***** Record set *****
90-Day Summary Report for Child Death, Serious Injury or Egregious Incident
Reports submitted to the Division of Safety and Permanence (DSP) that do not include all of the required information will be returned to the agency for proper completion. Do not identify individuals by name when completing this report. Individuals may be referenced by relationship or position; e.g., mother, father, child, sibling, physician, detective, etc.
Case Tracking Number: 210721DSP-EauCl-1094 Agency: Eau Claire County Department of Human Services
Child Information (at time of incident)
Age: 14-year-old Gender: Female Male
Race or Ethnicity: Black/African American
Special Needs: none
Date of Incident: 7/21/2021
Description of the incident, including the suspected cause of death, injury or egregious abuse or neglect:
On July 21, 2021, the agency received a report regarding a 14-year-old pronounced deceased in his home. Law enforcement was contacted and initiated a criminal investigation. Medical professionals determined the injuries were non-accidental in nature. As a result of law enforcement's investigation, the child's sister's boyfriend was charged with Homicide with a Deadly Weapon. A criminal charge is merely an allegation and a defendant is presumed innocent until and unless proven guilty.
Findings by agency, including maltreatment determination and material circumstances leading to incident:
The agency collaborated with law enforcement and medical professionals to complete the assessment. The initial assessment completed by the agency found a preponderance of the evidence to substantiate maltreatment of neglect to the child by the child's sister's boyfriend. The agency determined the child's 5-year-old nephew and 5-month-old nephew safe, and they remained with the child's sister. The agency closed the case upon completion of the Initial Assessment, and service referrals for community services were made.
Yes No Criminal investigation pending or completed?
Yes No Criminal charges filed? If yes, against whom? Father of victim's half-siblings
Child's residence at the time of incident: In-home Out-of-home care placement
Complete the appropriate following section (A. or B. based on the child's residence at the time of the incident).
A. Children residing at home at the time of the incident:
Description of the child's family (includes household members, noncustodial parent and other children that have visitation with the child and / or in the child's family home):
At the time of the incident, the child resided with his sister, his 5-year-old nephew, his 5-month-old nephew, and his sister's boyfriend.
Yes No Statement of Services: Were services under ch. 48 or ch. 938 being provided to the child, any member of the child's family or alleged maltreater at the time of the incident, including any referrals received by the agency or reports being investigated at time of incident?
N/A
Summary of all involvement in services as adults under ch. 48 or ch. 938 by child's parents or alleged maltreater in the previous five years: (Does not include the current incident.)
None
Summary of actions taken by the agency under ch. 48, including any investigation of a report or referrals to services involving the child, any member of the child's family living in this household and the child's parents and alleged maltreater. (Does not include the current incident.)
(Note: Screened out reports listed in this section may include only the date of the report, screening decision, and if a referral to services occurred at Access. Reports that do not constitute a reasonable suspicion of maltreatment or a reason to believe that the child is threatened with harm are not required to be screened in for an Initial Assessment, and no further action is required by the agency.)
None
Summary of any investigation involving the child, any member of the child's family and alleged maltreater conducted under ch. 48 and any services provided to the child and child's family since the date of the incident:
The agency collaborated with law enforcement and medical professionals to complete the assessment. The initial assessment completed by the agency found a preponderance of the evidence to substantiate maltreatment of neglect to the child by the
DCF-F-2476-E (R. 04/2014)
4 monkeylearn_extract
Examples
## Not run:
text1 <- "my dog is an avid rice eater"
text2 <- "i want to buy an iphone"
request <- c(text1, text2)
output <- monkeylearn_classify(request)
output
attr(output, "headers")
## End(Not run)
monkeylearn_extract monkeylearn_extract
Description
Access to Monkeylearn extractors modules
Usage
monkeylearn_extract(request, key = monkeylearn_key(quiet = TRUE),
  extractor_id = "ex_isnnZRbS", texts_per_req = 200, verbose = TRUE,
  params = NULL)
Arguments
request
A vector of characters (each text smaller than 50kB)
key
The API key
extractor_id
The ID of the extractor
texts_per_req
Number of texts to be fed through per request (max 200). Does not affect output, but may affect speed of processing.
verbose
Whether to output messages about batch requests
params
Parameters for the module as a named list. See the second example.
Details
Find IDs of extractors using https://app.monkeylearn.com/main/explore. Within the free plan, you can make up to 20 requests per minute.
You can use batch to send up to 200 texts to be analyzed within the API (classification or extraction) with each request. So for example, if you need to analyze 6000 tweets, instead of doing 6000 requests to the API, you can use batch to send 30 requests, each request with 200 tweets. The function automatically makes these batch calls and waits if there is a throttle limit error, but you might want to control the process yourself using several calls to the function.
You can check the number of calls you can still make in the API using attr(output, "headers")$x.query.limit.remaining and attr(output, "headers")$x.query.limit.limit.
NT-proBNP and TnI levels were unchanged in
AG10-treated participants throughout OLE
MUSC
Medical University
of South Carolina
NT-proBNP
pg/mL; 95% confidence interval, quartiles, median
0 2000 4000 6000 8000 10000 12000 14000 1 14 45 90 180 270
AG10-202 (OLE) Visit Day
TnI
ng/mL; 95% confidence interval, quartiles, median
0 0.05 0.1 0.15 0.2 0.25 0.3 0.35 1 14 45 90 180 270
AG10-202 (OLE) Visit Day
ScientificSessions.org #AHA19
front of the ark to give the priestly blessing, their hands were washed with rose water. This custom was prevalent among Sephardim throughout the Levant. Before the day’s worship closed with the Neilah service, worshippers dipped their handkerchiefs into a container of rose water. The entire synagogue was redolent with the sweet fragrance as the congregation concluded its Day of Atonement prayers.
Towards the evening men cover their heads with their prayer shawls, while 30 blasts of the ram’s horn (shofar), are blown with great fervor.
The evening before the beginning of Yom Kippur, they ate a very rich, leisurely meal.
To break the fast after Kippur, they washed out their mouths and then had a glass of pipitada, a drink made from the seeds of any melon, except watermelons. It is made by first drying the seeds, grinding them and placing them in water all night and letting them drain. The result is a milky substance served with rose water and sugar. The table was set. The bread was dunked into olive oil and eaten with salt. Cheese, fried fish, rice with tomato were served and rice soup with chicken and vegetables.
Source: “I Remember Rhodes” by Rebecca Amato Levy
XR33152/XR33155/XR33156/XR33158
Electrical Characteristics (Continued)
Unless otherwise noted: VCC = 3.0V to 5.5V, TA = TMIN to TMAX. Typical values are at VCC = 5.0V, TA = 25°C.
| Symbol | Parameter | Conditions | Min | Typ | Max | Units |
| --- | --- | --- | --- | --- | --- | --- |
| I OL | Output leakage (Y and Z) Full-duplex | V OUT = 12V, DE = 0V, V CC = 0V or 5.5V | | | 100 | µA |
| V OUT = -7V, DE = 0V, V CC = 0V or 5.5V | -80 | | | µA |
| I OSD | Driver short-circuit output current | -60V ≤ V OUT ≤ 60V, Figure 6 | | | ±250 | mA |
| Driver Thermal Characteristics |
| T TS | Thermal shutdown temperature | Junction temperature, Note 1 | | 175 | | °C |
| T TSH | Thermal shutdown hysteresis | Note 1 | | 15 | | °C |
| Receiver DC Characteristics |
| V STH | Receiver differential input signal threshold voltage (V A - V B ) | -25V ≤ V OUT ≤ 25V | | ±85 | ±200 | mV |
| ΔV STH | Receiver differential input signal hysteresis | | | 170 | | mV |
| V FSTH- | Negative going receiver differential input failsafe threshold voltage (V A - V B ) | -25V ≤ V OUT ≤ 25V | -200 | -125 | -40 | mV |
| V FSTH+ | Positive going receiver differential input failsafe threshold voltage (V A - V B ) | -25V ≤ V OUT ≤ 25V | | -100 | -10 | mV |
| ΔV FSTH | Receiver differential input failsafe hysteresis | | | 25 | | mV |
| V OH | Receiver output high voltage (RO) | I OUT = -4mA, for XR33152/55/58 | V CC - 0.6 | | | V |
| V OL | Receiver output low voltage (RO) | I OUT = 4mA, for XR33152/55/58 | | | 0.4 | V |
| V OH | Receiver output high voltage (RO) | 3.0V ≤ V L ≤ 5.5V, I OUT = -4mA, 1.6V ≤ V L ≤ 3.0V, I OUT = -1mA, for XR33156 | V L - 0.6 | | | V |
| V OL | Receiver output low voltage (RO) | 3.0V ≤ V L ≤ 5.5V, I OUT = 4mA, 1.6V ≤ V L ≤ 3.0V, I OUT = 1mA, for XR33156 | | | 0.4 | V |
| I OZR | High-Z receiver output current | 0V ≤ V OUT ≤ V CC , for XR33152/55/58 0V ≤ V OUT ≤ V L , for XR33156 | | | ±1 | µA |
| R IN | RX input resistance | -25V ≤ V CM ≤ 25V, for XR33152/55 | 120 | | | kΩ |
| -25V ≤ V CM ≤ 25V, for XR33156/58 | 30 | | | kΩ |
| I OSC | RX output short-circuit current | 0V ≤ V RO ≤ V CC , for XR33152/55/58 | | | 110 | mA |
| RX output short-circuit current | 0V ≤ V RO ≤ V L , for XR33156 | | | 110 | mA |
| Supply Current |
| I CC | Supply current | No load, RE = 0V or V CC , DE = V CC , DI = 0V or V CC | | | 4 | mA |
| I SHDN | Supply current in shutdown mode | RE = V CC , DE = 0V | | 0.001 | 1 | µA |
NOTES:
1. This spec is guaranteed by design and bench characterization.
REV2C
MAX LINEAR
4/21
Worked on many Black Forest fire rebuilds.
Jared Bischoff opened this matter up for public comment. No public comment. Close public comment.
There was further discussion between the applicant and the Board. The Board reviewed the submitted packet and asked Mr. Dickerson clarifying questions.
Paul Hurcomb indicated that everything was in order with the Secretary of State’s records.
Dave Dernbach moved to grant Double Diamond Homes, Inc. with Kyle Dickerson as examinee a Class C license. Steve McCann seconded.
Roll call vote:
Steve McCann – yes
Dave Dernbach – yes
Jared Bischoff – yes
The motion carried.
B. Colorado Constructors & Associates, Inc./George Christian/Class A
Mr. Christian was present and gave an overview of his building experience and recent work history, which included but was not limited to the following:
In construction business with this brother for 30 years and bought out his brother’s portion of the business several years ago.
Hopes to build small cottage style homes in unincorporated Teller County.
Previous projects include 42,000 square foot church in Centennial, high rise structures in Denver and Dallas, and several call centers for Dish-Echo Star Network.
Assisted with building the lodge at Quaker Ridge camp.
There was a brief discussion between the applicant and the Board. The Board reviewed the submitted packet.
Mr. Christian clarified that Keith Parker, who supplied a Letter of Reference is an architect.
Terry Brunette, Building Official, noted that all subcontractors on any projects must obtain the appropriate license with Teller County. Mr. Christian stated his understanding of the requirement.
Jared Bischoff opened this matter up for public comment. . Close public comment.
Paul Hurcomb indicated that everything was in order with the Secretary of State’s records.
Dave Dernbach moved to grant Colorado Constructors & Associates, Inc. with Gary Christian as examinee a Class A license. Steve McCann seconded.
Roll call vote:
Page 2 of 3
*****
## Exercise
Among the entries above, the lines between the ones containing "Description of the child's" and "At the time of the incident, the", inclusive, are to be transcribed exactly. No other line is to be given.

## Solution
Description of the child's family (includes household members, noncustodial parent and other children that have visitation with the child and / or in the child's family home):
At the time of the incident, the child resided with his sister, his 5-year-old nephew, his 5-month-old nephew, and his sister's boyfriend.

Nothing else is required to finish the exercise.